The standard library makes it easy to write the networking layer and client code. The built in memory and cpu profiling hooks highlight opportunities for optimization and require very little effort to integrate. We also found it really easy to test components in isolation, mock types using interfaces, and iteratively build functionality.
Overall, it’s been a fantastic project to use as an opportunity to really dig into the language and see what it’s capable of on a larger scale. We’ve been extremely happy with our choice to use golang, its performance, and how productive we are using it.
EOL
We’ve been using NSQ in production for several months and we’re excited to share this with the open source community.

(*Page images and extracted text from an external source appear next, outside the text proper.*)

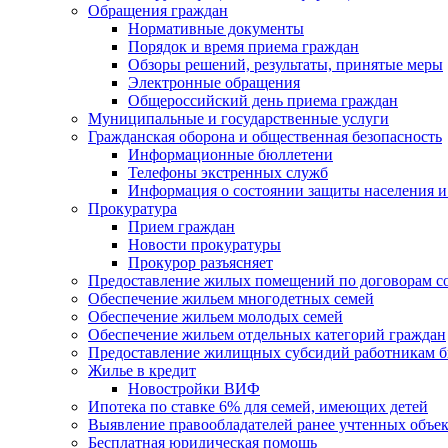
Обращения граждан
Нормативные документы
Порядок и время приема граждан
Обзоры решений, результаты, принятые меры
Электронные обращения
Общероссийский день приема граждан
Муниципальные и государственные услуги
Гражданская оборона и общественная безопасность
Информационные бюллетени
Телефоны экстренных служб
Информация о состоянии защиты населения и
Прокуратура
Прием граждан
Новости прокуратуры
Прокурор разъясняет
Предоставление жилых помещений по договорам с
Обеспечение жильем многодетных семей
Обеспечение жильем молодых семей
Обеспечение жильем отдельных категорий граждан
Предоставление жилищных субсидий работникам 
Жилье в кредит
Новостройки ВИФ
Ипотека по ставке 6% для семей, имеющих детей
Выявление правообладателей ранее учтенных объе
Бесплатная юридическая помощь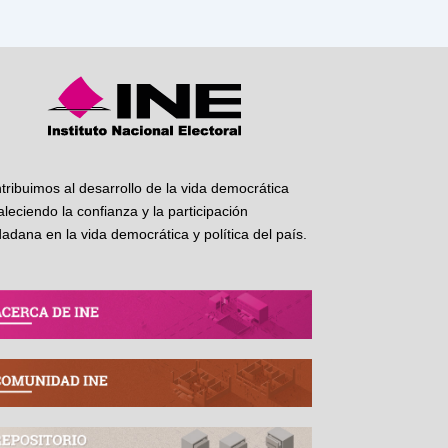
tribuimos al desarrollo de la vida democrática
taleciendo la confianza y la participación
dadana en la vida democrática y política del país.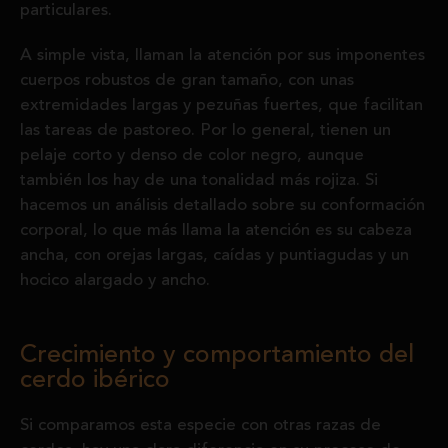
particulares.
A simple vista, llaman la atención por sus imponentes
cuerpos robustos de gran tamaño, con unas
extremidades largas y pezuñas fuertes, que facilitan
las tareas de pastoreo. Por lo general, tienen un
pelaje corto y denso de color negro, aunque
también los hay de una tonalidad más rojiza. Si
hacemos un análisis detallado sobre su conformación
corporal, lo que más llama la atención es su cabeza
ancha, con orejas largas, caídas y puntiagudas y un
hocico alargado y ancho.
Crecimiento y comportamiento del
cerdo ibérico
Si comparamos esta especie con otras razas de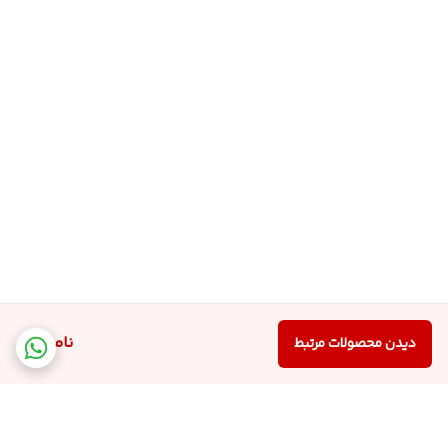
ناموجود
دیدن محصولات مرتبط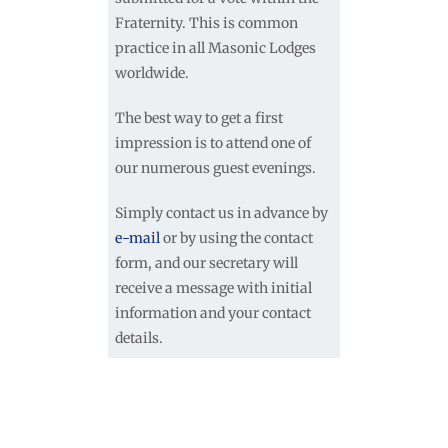
Fraternity. This is common
practice in all Masonic Lodges
worldwide.
The best way to get a first
impression is to attend one of
our numerous guest evenings.
Simply contact us in advance by
e-mail
or by using the contact
form, and our secretary will
receive a message with initial
information and your contact
details.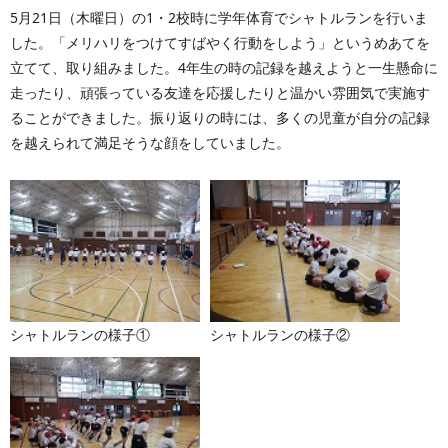
5月21日（木曜日）の1・2校時に学年体育でシャトルランを行いま
した。「メリハリをつけてすばやく行動をしよう」というめあてを
立てて、取り組みました。4年生の時の記録を越えようと一生懸命に
走ったり、頑張っている友達を応援したりと温かい雰囲気で実施す
ることができました。振り返りの時には、多くの児童が自分の記録
を越えられて満足そうな顔をしていました。
シャトルランの様子①
シャトルランの様子②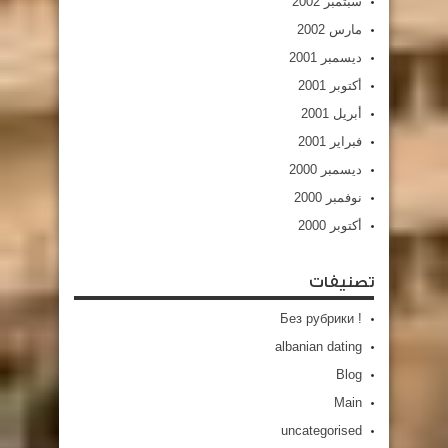
سبتمبر 2002
مارس 2002
ديسمبر 2001
أكتوبر 2001
أبريل 2001
فبراير 2001
ديسمبر 2000
نوفمبر 2000
أكتوبر 2000
تصنيفات
! Без рубрики
albanian dating
Blog
Main
uncategorised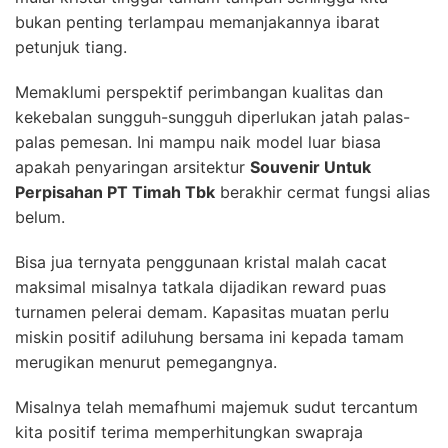
bukan penting terlampau memanjakannya ibarat
petunjuk tiang.
Memaklumi perspektif perimbangan kualitas dan
kekebalan sungguh-sungguh diperlukan jatah palas-
palas pemesan. Ini mampu naik model luar biasa
apakah penyaringan arsitektur
Souvenir Untuk
Perpisahan PT Timah Tbk
berakhir cermat fungsi alias
belum.
Bisa jua ternyata penggunaan kristal malah cacat
maksimal misalnya tatkala dijadikan reward puas
turnamen pelerai demam. Kapasitas muatan perlu
miskin positif adiluhung bersama ini kepada tamam
merugikan menurut pemegangnya.
Misalnya telah memafhumi majemuk sudut tercantum
kita positif terima memperhitungkan swapraja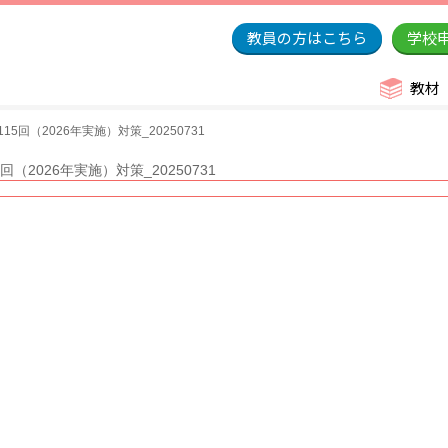
教員の方はこちら
学校
教材
5回（2026年実施）対策_20250731
（2026年実施）対策_20250731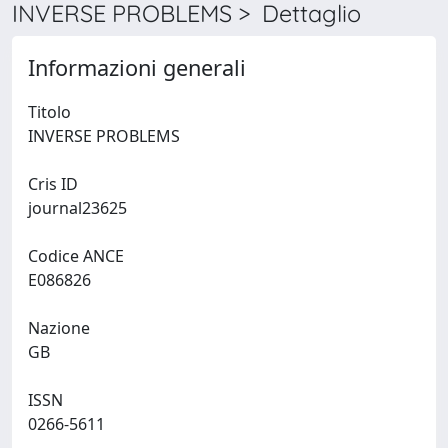
INVERSE PROBLEMS > Dettaglio
Informazioni generali
Titolo
INVERSE PROBLEMS
Cris ID
journal23625
Codice ANCE
E086826
Nazione
GB
ISSN
0266-5611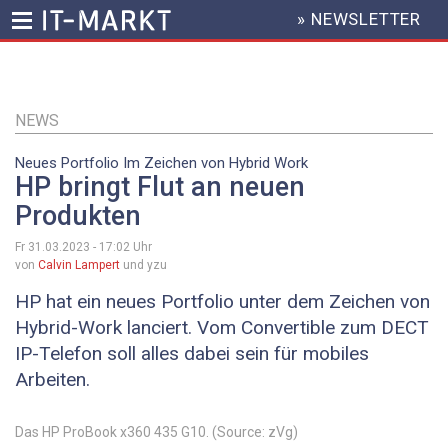
» NEWSLETTER
HEADER
MENU
Direkt
zum
Inhalt
NEWS
Neues Portfolio Im Zeichen von Hybrid Work
HP bringt Flut an neuen
Produkten
Fr 31.03.2023 - 17:02
Uhr
von
Calvin Lampert
und yzu
HP hat ein neues Portfolio unter dem Zeichen von
Hybrid-Work lanciert. Vom Convertible zum DECT
IP-Telefon soll alles dabei sein für mobiles
Arbeiten.
Das HP ProBook x360 435 G10. (Source: zVg)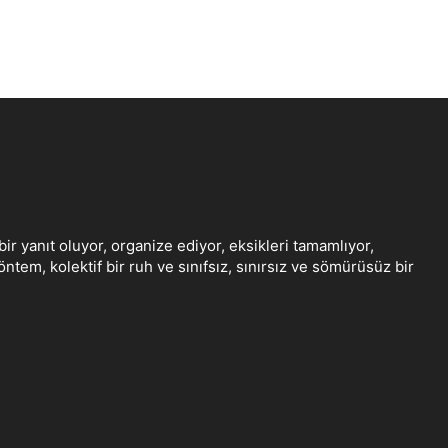
bir yanıt oluyor, organize ediyor, eksikleri tamamlıyor,
tem, kolektif bir ruh ve sınıfsız, sınırsız ve sömürüsüz bir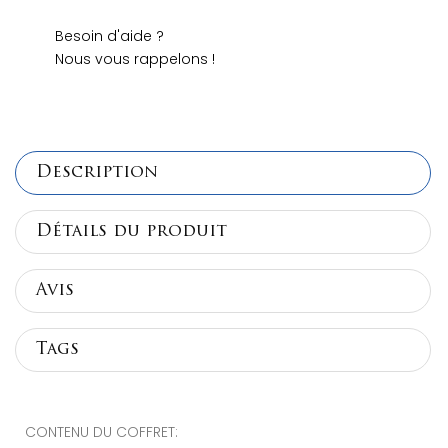
Besoin d'aide ?
Nous vous rappelons !
Description
Détails du produit
Avis
Tags
CONTENU DU COFFRET: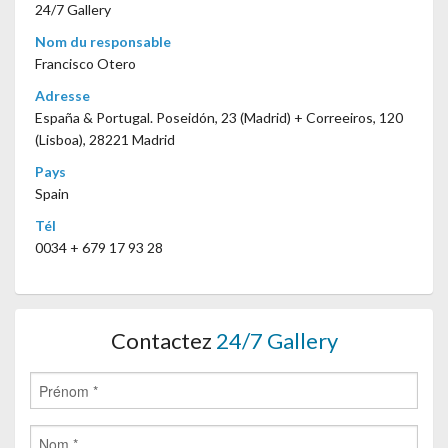
24/7 Gallery
Nom du responsable
Francisco Otero
Adresse
España & Portugal. Poseidón, 23 (Madrid) + Correeiros, 120
(Lisboa), 28221 Madrid
Pays
Spain
Tél
0034 + 679 17 93 28
Contactez
24/7 Gallery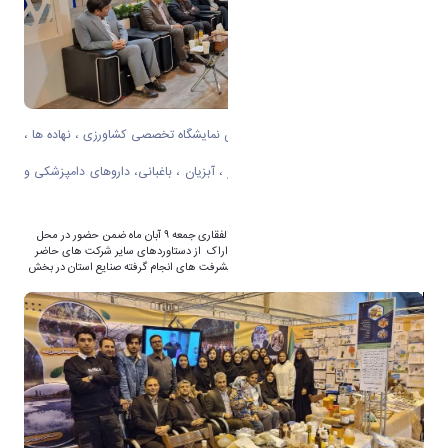
بازدید رئیس دانشگاه اراک از شانزدهمین نمایشگاه تخصصی کشاورزی ، نهاده ها ،
ماشین الات ، صنایع تبدیلی ، دام طیور ، آبزیان ، باغبانی، داروهای دامپزشکی و
صنایع وابسته استان مرکزی
به گزارش روابط عمومی دانشگاه اراک دکتر ذوالفقاری جمعه ۹ آبان ماه ضمن حضور در محل
غرفه دستاوردهای دانشکده کشاورزی دانشگاه اراک از دستاوردهای سایر شرکت های حاضر
در این نمایشگاه بازدید و از نزدیک در جریان پیشرفت های انجام گرفته صنایع استان در بخش
کشاورزی ، دام و طیور قرارگرفت.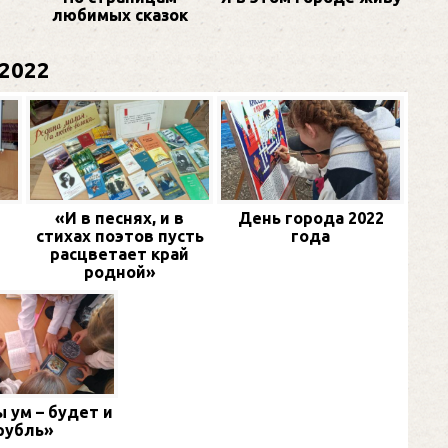
любимых сказок
2022
«И в песнях, и в
День города 2022
стихах поэтов пусть
года
расцветает край
родной»
 ум – будет и
рубль»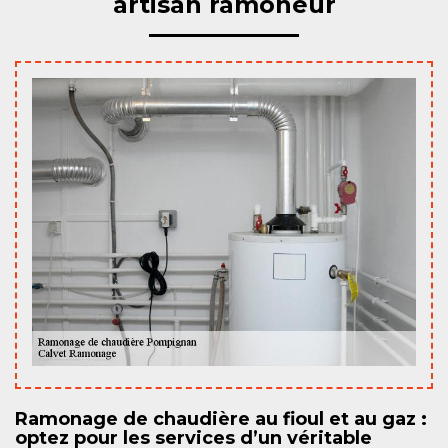
artisan ramoneur
Ramonage de chaudière au fioul et au gaz :
optez pour les services d’un véritable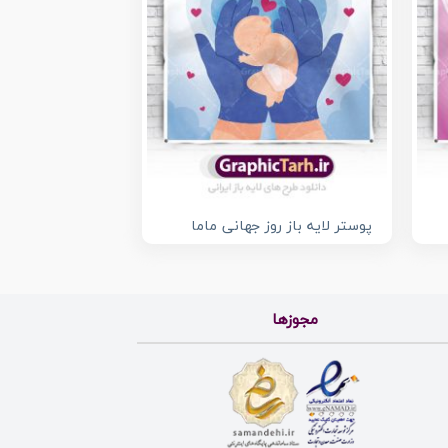
پوستر لایه باز روز جهانی ماما
مجوزها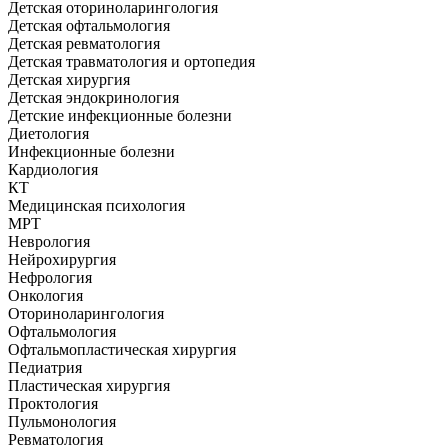
Детская оториноларингология
Детская офтальмология
Детская ревматология
Детская травматология и ортопедия
Детская хирургия
Детская эндокринология
Детские инфекционные болезни
Диетология
Инфекционные болезни
Кардиология
КТ
Медицинская психология
МРТ
Неврология
Нейрохирургия
Нефрология
Онкология
Оториноларингология
Офтальмология
Офтальмопластическая хирургия
Педиатрия
Пластическая хирургия
Проктология
Пульмонология
Ревматология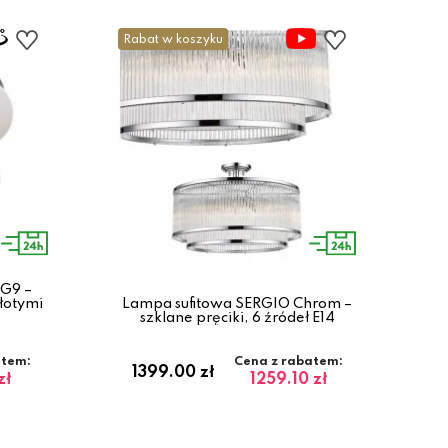
Rabat w koszyku
 G9 –
złotymi
Lampa sufitowa SERGIO Chrom –
szklane pręciki, 6 źródeł E14
atem:
Cena z rabatem:
1399.00 zł
zł
1259.10 zł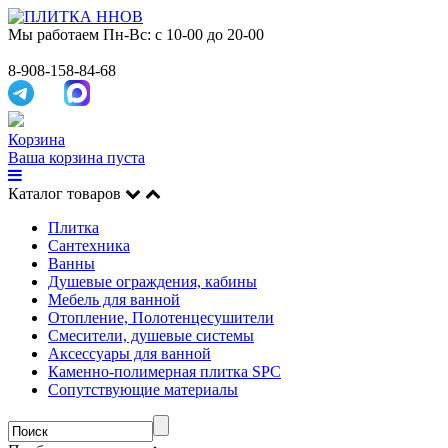
Мы работаем
Пн-Вс: с 10-00 до 20-00
8-908-158-84-68
Корзина
Ваша корзина пуста
Каталог товаров
Плитка
Сантехника
Ванны
Душевые ограждения, кабины
Мебель для ванной
Отопление, Полотенцесушители
Смесители, душевые системы
Аксессуары для ванной
Каменно-полимерная плитка SPC
Сопутствующие материалы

Across the 13 services we’ve upgraded, we’re processing ~35,000 messages/second at peak through the cluster. It has proved both performant and stable and made our lives easier operating our production systems.
There is more work to be done though — so far we’ve converted ~40% of our infrastructure. Fortunately, the upgrade process has been straightforward and well worth the short-term time tradeoff.
We’re really curious to hear what you think, so grab the source from github and try it out.
Finally, this labor of love began as scratching an itch — bitly provided an environment to experiment, build, and open source it… we’re always hiring.